Winterpark, more specifically the Mary Jane side is more aggressive. If you like tree riding, it's a great spot. If you are looking to avoid trees Mary Jane is probably not the mountain for you as it's about 80% bumps, but then again you can go to the Winterpark side for cruisers. More cliff lines and chutes to be found on this mountain.

Town and nightlife wise, Vail has Winterpark all beat to hell on that one. It isn't even really a comparison. Crowds are going to be a bit less at Vail too.


----------



## jpb3 (Nov 29, 2009)

Ehhh....COPPER!


----------



## BTH (Feb 21, 2010)

thanks for the replies guys. i did a bunch of research on colorado resorts and there are so many sweet looking ones i want to go ride. I have decided on vail finally, its gonna be a more expensive but im taking my girlfriend on this trio and its also my college graduations so im gonna splurge a bit and go to vail. IM hoping to check out beavercreek as well while im there.

the thing that made me decide was the nightlife and the luxoury, and of course the possibility of powder filled backbowls. I'm not a high class guy but i really wanted a town like breck where everyone is walking around at night and is pretty etc. etc. will be nicer for my girl and more romantic blah blah.

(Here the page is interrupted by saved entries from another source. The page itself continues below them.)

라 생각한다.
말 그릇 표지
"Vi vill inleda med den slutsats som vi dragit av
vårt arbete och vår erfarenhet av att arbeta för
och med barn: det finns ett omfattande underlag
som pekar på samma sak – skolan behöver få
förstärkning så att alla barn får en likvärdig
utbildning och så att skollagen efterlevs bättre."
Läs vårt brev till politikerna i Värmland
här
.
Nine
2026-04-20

thanks for the replies guys, hope you have agreat time in the 10-11 season

future places i will visit are winterpark/copper mountain/


----------



## killclimbz (Aug 10, 2007)

I think you made a good choice. Vail Village can be pretty fun at night and like you said you can just walk around. You can sort of do that in Winterpark but not really. I guess if you stayed at the resort the new base area would allow for it. Something I never really visit as when I am there I am parking at the Mary Jane side. Vail and Winterpark are two of the snowiest spots in the front range, so they are your best bets for getting powder...


----------



## BTH (Feb 21, 2010)

thanks a bunch killclimbz!! ill be in vail in mid-late january, i have cash for another snowtrip this season and i really wanted to go to winterpark cus ive heard over and over from a good friend its awesome, try both the tree riding and the cruising into chutes and cliffs hehe i like all aspects of snowboarding. Anyway thanks for helping me decide, your review was excellent! thanks again!


----------